Chart-based quiz entries

--------------------

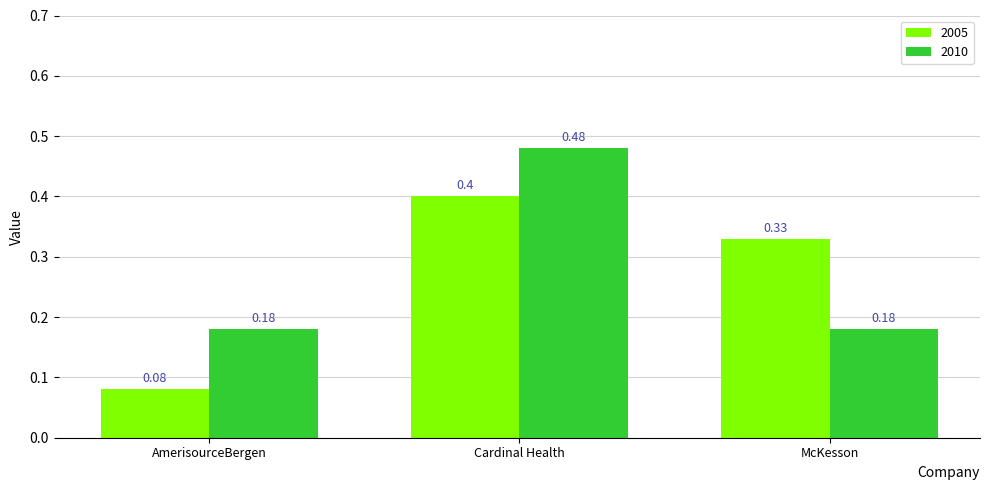

Which series has the largest total across all categories?

2010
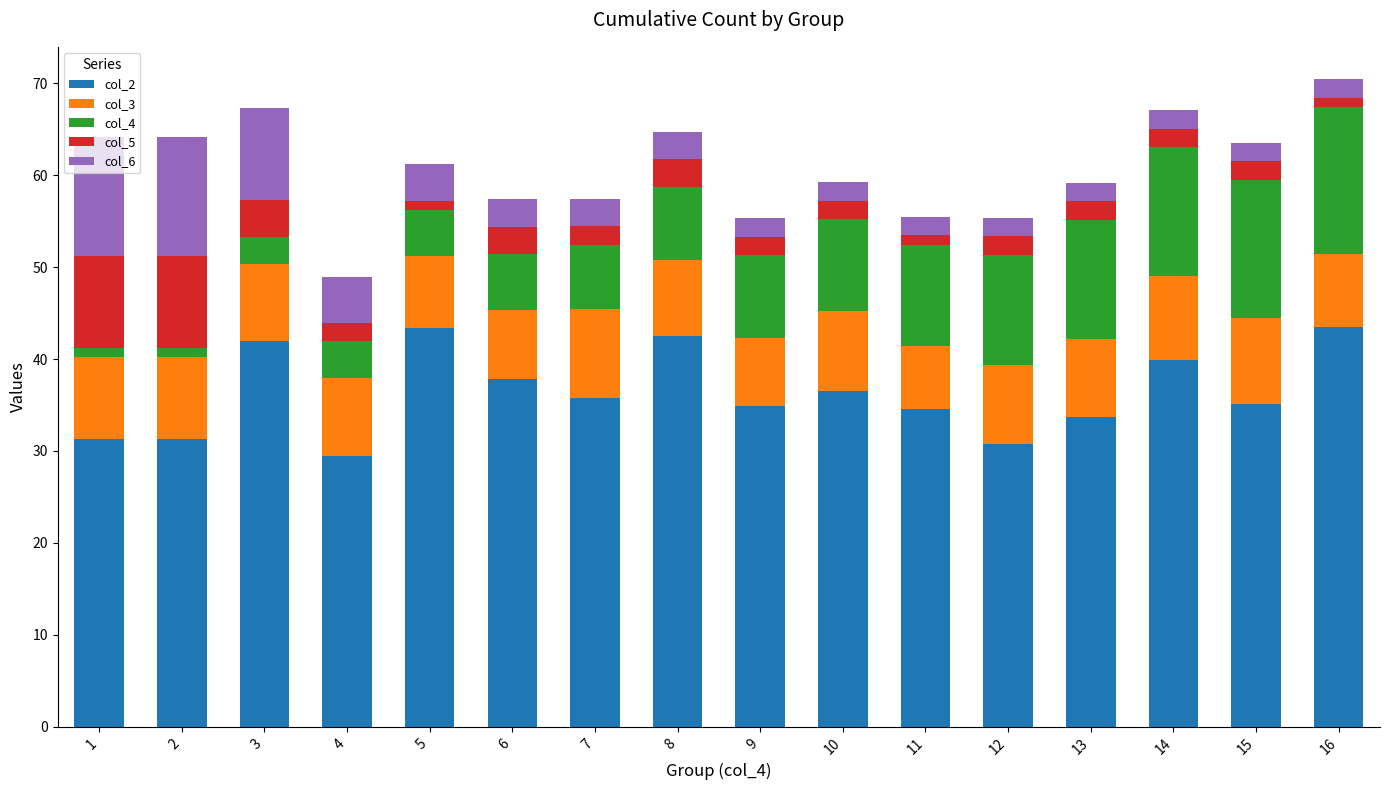

Which series has the largest range (max minus min)?

col_4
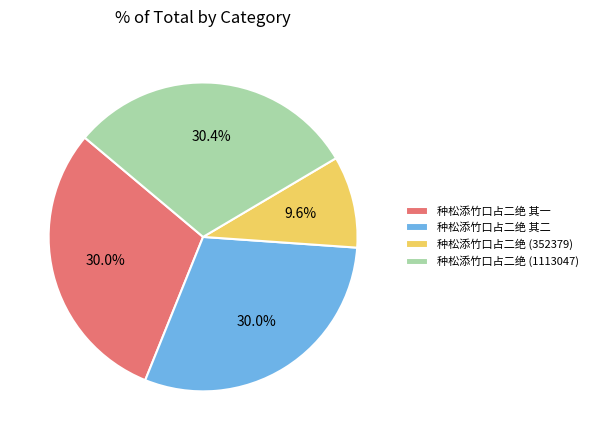

Is there any slice that represents more than half of the pie?

No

--------------------

■ **Task item**:
Replace each "series" in the entries with "dataset" and reproduce all entries with no other changes. Omit the pictures from the output.

■ **Solution to the exercise**:
Which dataset has the largest total across all categories?

2010

Which dataset has the largest range (max minus min)?

col_4

Is there any slice that represents more than half of the pie?

No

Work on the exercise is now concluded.